Beide BS auf einer Platte in zwei Partitionen.

Zuerst nat. Win XP war ja dann immer C:

Dann auf Part. D: Win7 x64 dazu installiert...........

Natürlich wird ja nach dem starten immer das aktiv laufende BS als C: angezeigt und das andere dann als D: .................. 

Rum probiert und getestet und an Win7 gewöhnt, nachdem alle Dokumente, Einstellungen und Passwörter etc.denen von XP entsprachen. 

Wie gesagt ein BS aus dem Bootmanger Entfernen iss ja nich das Problem. Den Mbr unter XP neu zu schreiben auch ned. Die Frage ist, wenn ich die XP Partition Formatiere/Lösche, Lösche ich den Bootsektor auch oder iss der in der Win7 Partition?
Und wenn er ned in der Win7 Partition ist, kann ich den genauso einfach wie mit der XP CD neu schreiben?

Oder fängt Win7 dann an zu meckern?


----------



## koifischfan (19. März 2013)

════

### ZU ERLEDIGEN
Kannst du den Forumsbeitrag zum Dual-Boot mit XP und Windows 7 nach seiner letzten Zeile aufgreifen und weiterschreiben? Das Material spielt hierfür keine Rolle.

### GEGEBENE DATEN

════

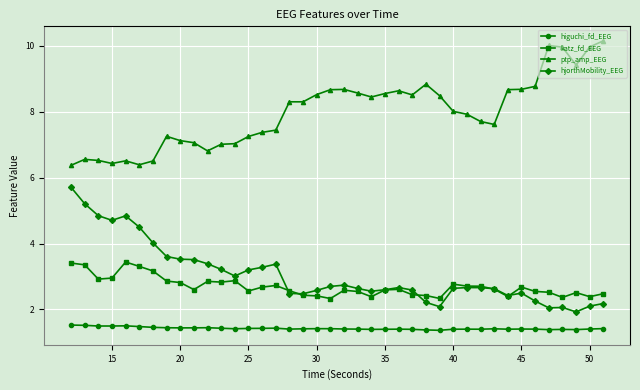

What is the minimum value for ptp_amp_EEG?

6.4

════

### ERGEBNIS DER ÜBUNG
*AW: Win XP & Win7 x64- Win XP löschen?*

Ich weiß nicht genau, wie XP und Win7 auf c: verknüpft sind. Beim Überfliegen der o.g Links habe ich so etwas gelesen, daß es in die Hosen gehen kann.

Ich hätte in deinem Fall Win7 als Image gesichert und ein Bootmedium dafür erstellt. Dann mit der Win7-CD gestartet, die C:/Dlatte neu partitoniert und formatiert. Abbruch. Jetzt mit dem Bootmedium das Image ohne MBR zurückspielen.


----------



## Olli.P (19. März 2013)

*AW: Win XP & Win7 x64- Win XP löschen?*

Hi,

interessant iss ja zum einen das man das XP nich auf Win7 x64 Upgraden kann, daher hatte ich das win7 ja auch auf die nächste Partition gespielt.

Dann hab ich das Easy Transfer von MS gefunden, tolle Sache, nur alle Dokumente und Einstellungen werden irgendwie nicht nach Win7 übertragen.

Da ich aber nun alles auf Win7 bekommen habe, frag mich bloß ned wie, 
möchte ich das jetzt nicht nochmal riskieren und neu aufspielen. 

Das Win7 Zicken macht, wenn das XP weg ist, hab ich auch aus den ganzen Beiträgen raus lesen können................ 

Fakt: Die Boot-Datei iss auf der XP Partition und der Boot-Ordner in Win7............. 

Daher ja die Frage ob man die Boot-Datei mit der DVD einfach neu schreiben kann. Bei XP geht das ja, solange das BS noch drauf ist.

Und mit diesen Image Programmen hab ich schon öfters schlechte Erfahrungen gemacht, möchte nu aber hier kein Image Prog. schlecht machen.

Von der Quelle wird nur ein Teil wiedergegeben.